Wypisz słowo w słowo część fragmentu tekstu od „Co do userów” do „szyforwaniu inicjacji sesji.”.

== Fragment tekstu ==

####################

Co do ruchu, który trzeba obsłużyć to przez jakieś 60% czasu w ciągu dnia ruch kształtuje się w okolicy ~ 0,5Gbit down/0,5gbit up.

Maszyna, która to ma obsłużyć to HP Proliant z CPU Intel(R) Xeon(TM) CPU 3.00GHz HT, oraz 512MB RAM. Na chwilę obecną czekam na drugie takie CPU i więcej RAM'u ale jest problem, żeby dostać ten sprzęt bo CPU jest na mPGA a pamięci to DDR1 333Mhz - i nie mogę tego kupić na allegro ;/

Co do userów to mam gotową bazę, ustawię odpowiednie przekierowania na squidzie i każdy dostanie tam swój login i hasło - przynajmniej na początku. Do tego kilka linków do wiki jak to ustawić i będzie spokój.

----------

## Bonk_pb

Masz radiowa siec, czy sam kabel?

Z pppoe pamietaj, ze im blizej koncentratora klient tym lepiej. U klientow jako lopatologiczny konfigurator mozesz uzyc programu kdlink (chyba nazwy nie przekrecilem).  Rozwiazanie z kilkoma koncentratorami i jednym/dwoma radiusami jest znacznie lepsze niz jeden centralny koncentrator. Szyfrowanie polaczenia - zapomnij, skup sie tylko na szyforwaniu inicjacji sesji.

####################

== Zapisane wiersze ==
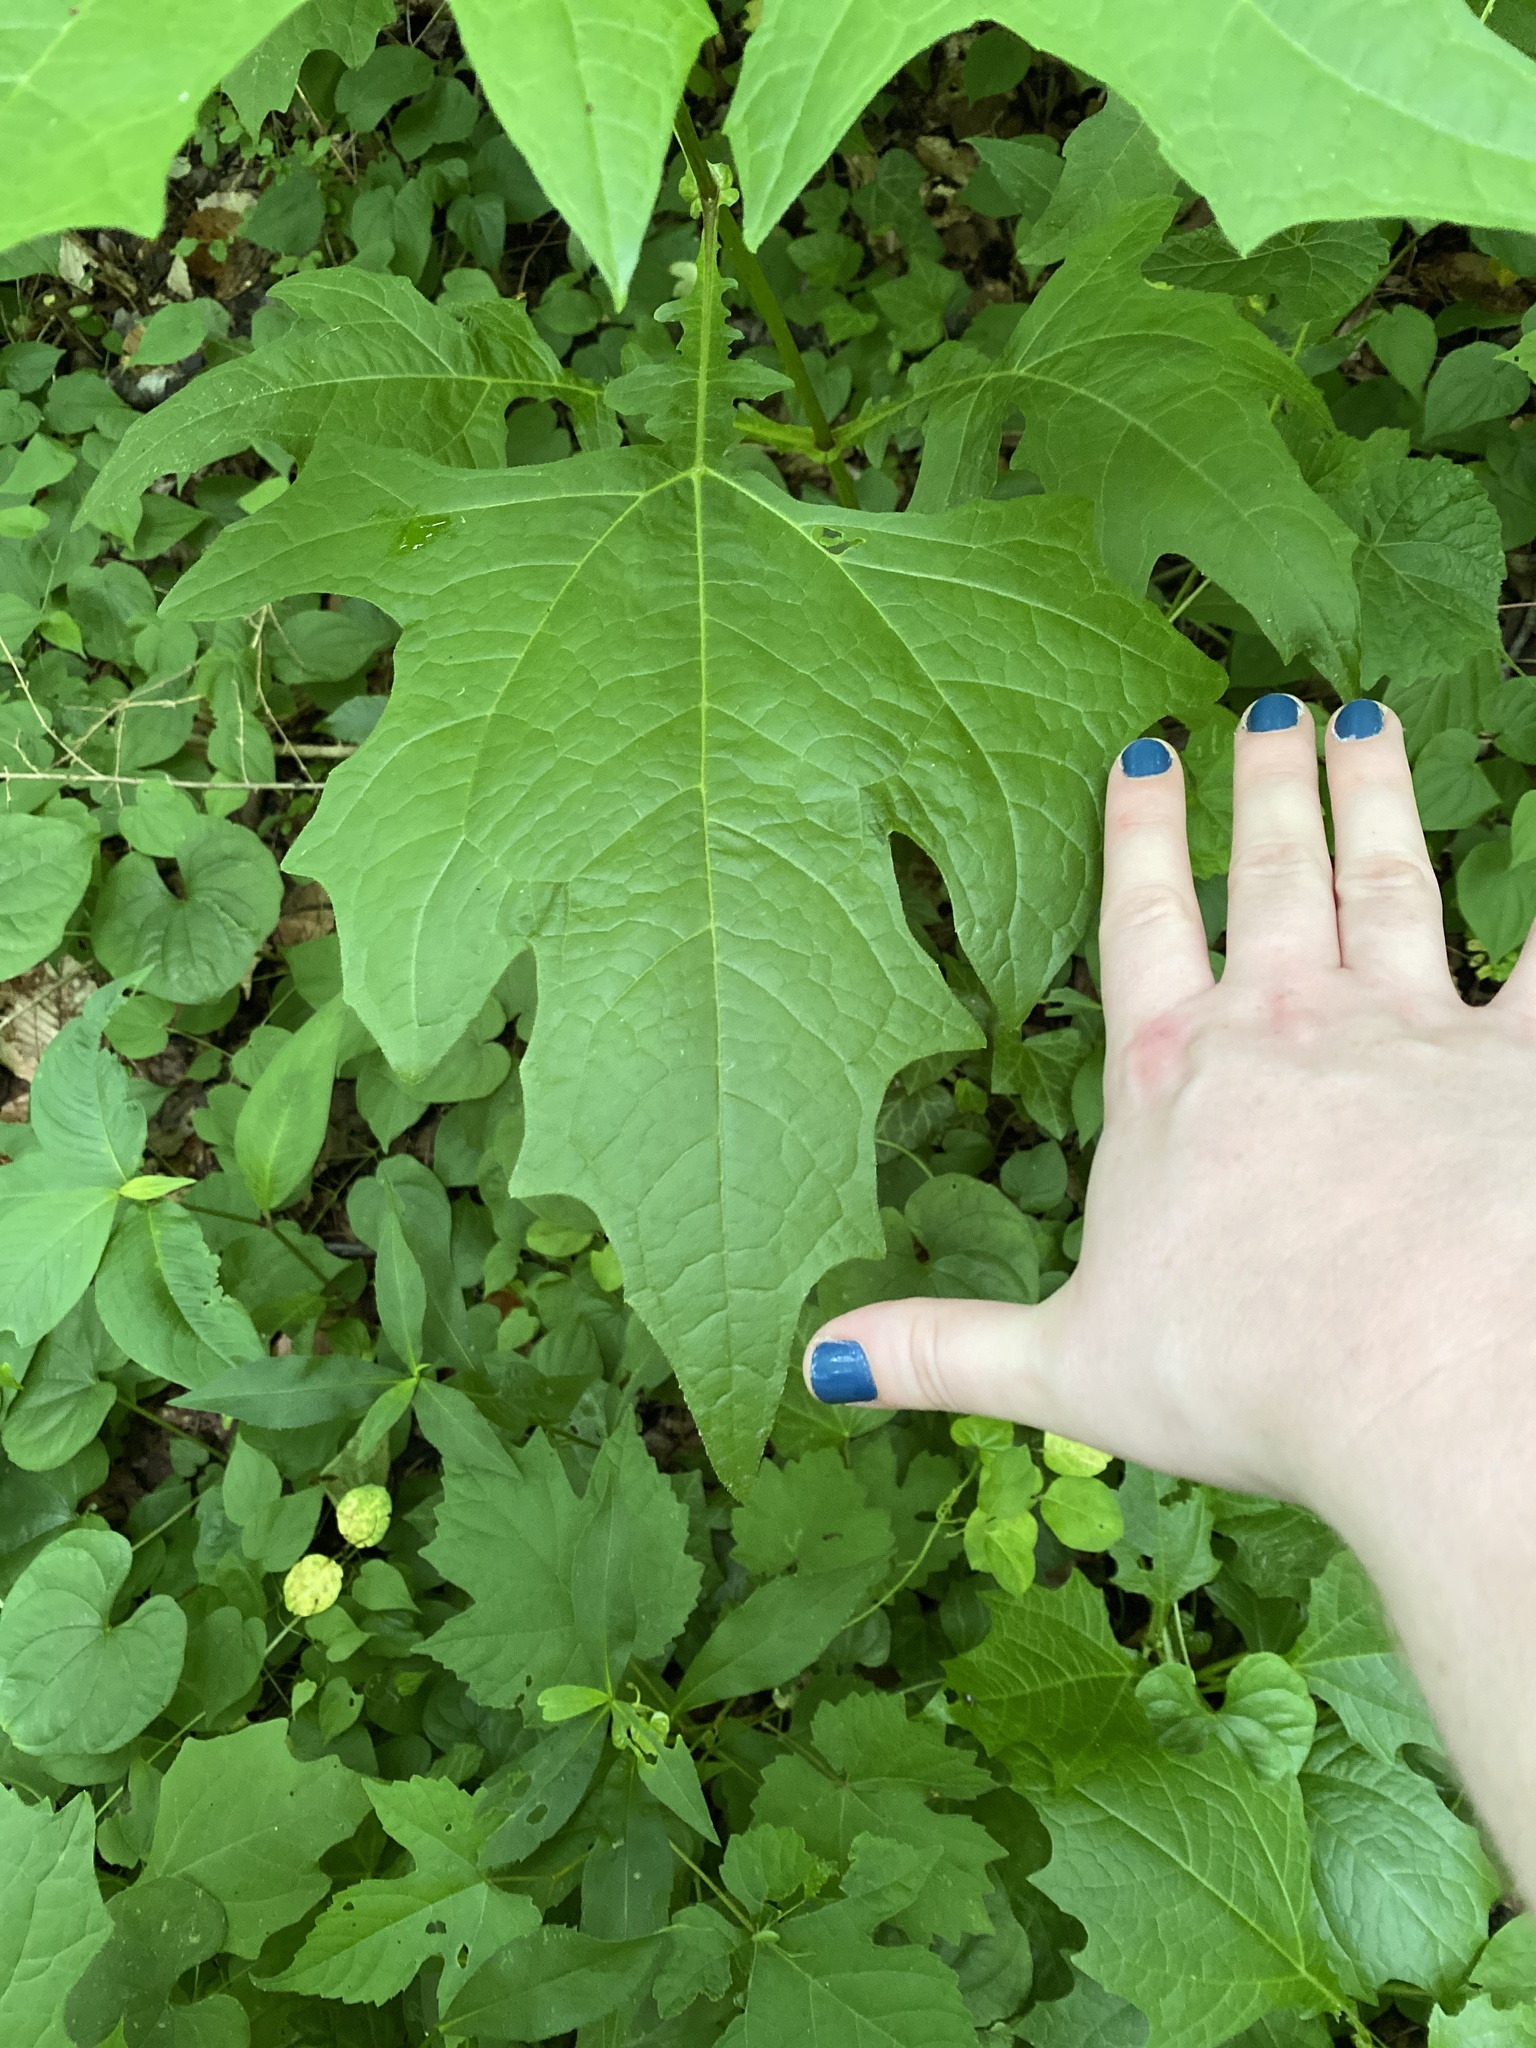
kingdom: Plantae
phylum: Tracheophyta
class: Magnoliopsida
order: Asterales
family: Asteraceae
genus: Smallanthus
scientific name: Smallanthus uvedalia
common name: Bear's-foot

####################

== Pisemne rozwiązanie ==
Co do userów to mam gotową bazę, ustawię odpowiednie przekierowania na squidzie i każdy dostanie tam swój login i hasło - przynajmniej na początku. Do tego kilka linków do wiki jak to ustawić i będzie spokój.

----------

## Bonk_pb

Masz radiowa siec, czy sam kabel?

Z pppoe pamietaj, ze im blizej koncentratora klient tym lepiej. U klientow jako lopatologiczny konfigurator mozesz uzyc programu kdlink (chyba nazwy nie przekrecilem).  Rozwiazanie z kilkoma koncentratorami i jednym/dwoma radiusami jest znacznie lepsze niz jeden centralny koncentrator. Szyfrowanie polaczenia - zapomnij, skup sie tylko na szyforwaniu inicjacji sesji.